I thought I would start the new month with a catch-up blog post. We have had such a busy week here as our eldest daughter Tam was staying. First of all, a busy Fleamarket on Sunday, then up early again to go to Malvern Fleamarket, which is SO huge it took us 7 hours to walk round it, and even then we abandoned the last hall (which is more up-market, they have electricity (!) and some beautiful things on offer). We spent quite a bit but got some real bargains, and Tam did well, buying two vintage tops by Biba and Laura Ashley (both Edwardian style blouses with lacey trims), a lovely art Nouveau enamelled belt buckle, a little 1970s butterfly and dried flowers display under a glass dome, and a beautifully-embroidered 1970s picture of a peacock and various floral motifs. As you can no doubt tell, she is her mother's daughter to the core!
I forgot my camera, so we used Tam's but I won't get those photos until next week, as she has gone home today and has a conference in London early in the week, so a busy time for her.
I took a couple of photos of my stuff when we got back though.
This is a beautiful Victorian hand-pieced throw, made from various velvets, in the Baby's Block pattern, which also doubles as stars. It is a little distressed, especially the brown pieces in the centre, but that is part of its history. It was £15 so I didn't feel too guilty. I felt that I HAD to bring it home with me.
This is one corner of a very skillfully worked embroidered tablecloth. Scabious, ferns, foxgloves and leaves - beautiful. I love embroidered pieces and wish I was as skilful as this lady had been. The colours are more intense in real life.
This little piece is an original Art Nouveau/Arts and Crafts piece of Calligraphy, and again, as I love to see something beautifully made, it now graces the Hall wall.
Another piece of Arts and Crafts craftsmanship. This is dated 1907, and "signed" inside the door. Every bit of the pattern is beautifully chiselled out, punched out, scored or carved. We saw it at the Sunday Fleamarket on a stall belonging to some friends of ours, and I just fell in love with it on first sight. We paid the going rate . . .
Mr M Protetheroe of Swansea, you are surely in Heaven now, but take a bow . . .
This is for our New House. Whenever that happens . . .
As I said, we have had a busy week. Yesterday we went back to Herefordshire, and just over the border into Gloucestershire, to view three houses. The top photo of this blog was taken in the Forest of Dean as we pulled off the road for a cup of tea and contemplation of the map, on route to the next house. There were several Redstarts flying about, and returning to the same branch each time. Fascinating to watch.
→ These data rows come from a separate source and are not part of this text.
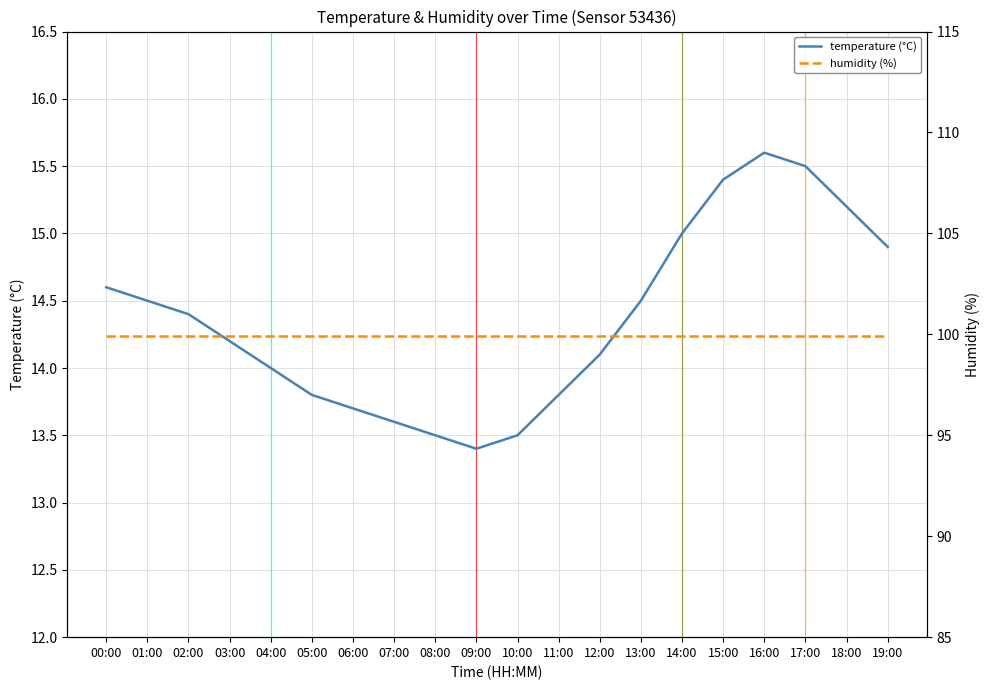

At which category does the chart reach its minimum across all series?

09:00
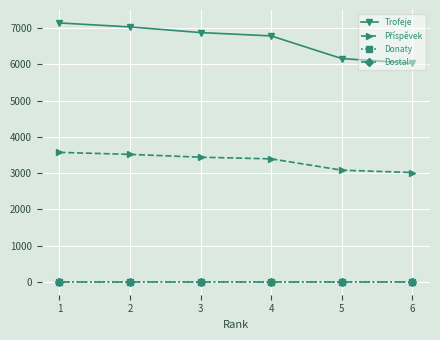

True or false: Příspěvek has more than 1 points higher than both neighbors.

False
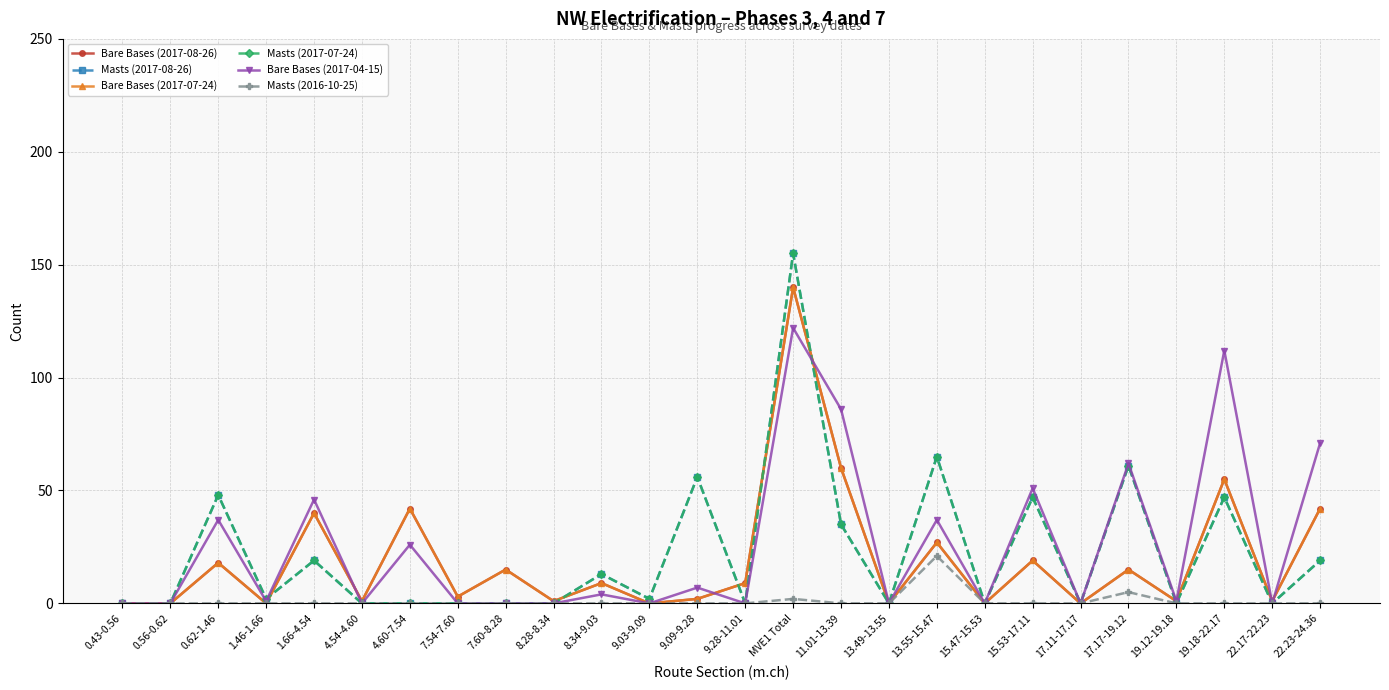

What is the sum of all Bare Bases (2017-08-26) values?

500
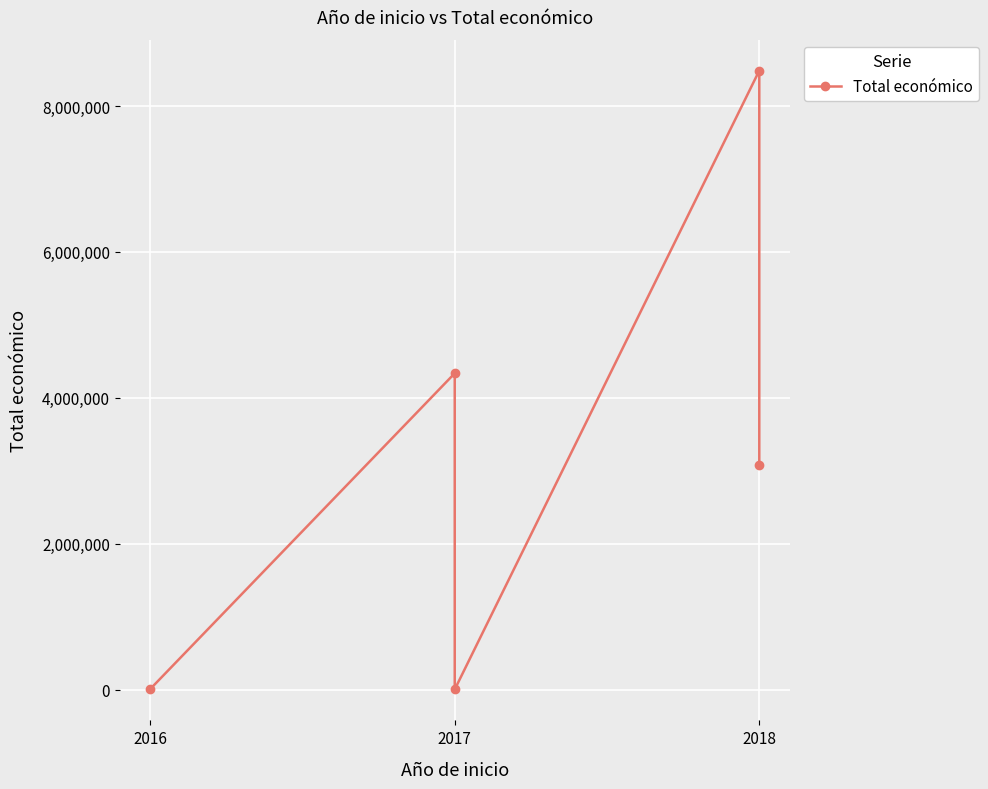

What is the smallest value displayed?

5000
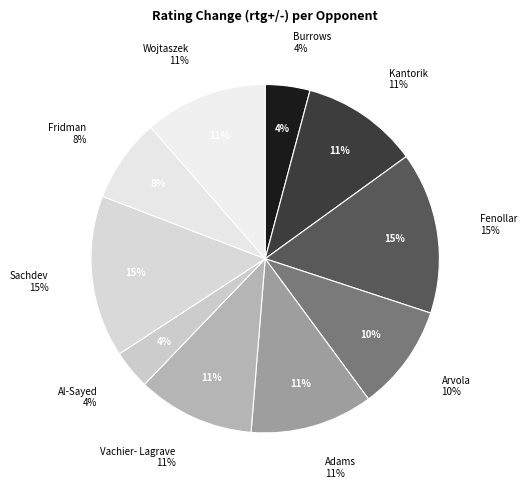

How many segments does this pie chart have?

10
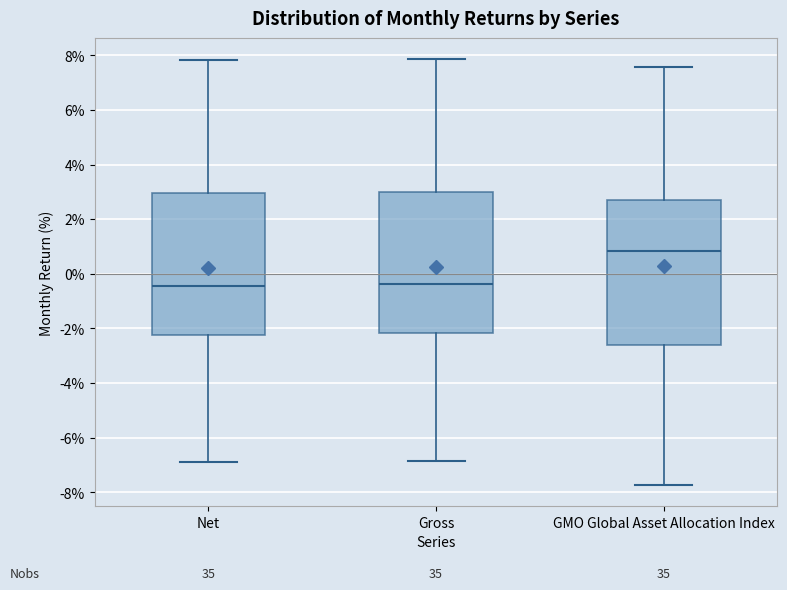

Where is the upper edge of the box for Net on the y-axis? The values are not printed on the chart, so give them approximately, as read against the axis.

3.0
Whilst driving to the first house, we got caught up in holiday traffic (well, behind a caravan!) and to my horror, discovered that we had left the details of the first property at home - I had picked up a sheaf of what I thought were all the house details . . . but no. We had to phone the agent to say we'd be late, then when we got to the village near Ross-on-Wye, we couldn't find the property for sale as of course, we had no guidance instructions, so had to phone the agent again. It looked like it had once been a small Herefordshire longhouse and dated back to the 1700s (Grade II listed) and overlooked a sleepy river valley with Willows along the stream-bank.. The big kitchen had once been the milking parlour, but looking at the photo of it, I am sure it was the shippon end of a longhouse, as it was several feet lower. We were told the main part of the farmhouse was the upper part. I loved the old (neglected) plantings in the yard, which included a huge twisted Wisteria, in full bloom, and old roses in a tangle nearby. It had problems though - a neighbour's ancient falling-down barn was right in front of one end, and in the back garden, power cables ran across (and the poles were either side of the hedge). There would have been a lot of work to do inside the house too, to upgrade it.
The next property was perfect. I can't think of it without a sad smile (THAT one won't hang around for us I'm sure). I won't tempt fate by saying any more about it, but if we sold tomorrow . . .
We cut cross-country, near Hoarwithy, to reach the final property. I just HAD to stop and take photos when I came across this pond bedecked with Flag Irises along the way. I could just imagine dairy Shorthorn cows keeping cool in here in the height of summer a hundred years ago . . .
Ones a bit like some of these in fact. This was the scene just by the little cottage we viewed last. Sadly it was too little, and had no outside room for my husband and his bits of wood - a garden shed was NOT workshop-sized as mentioned in the details, and there seemed to be some confusion over the remains of an old cider barn which we assumed was also on the property but must have originally formed part of the cottage. It was pleasant. The setting was stunning. Just stunning. You could go back a thousand years or more and still see the Saxon and Medieval homesteads in their same setting, just with a later house. Lots of cider apple orchards and mistletoe.
We drove across a little common to get there. Magical. Like stepping back in time.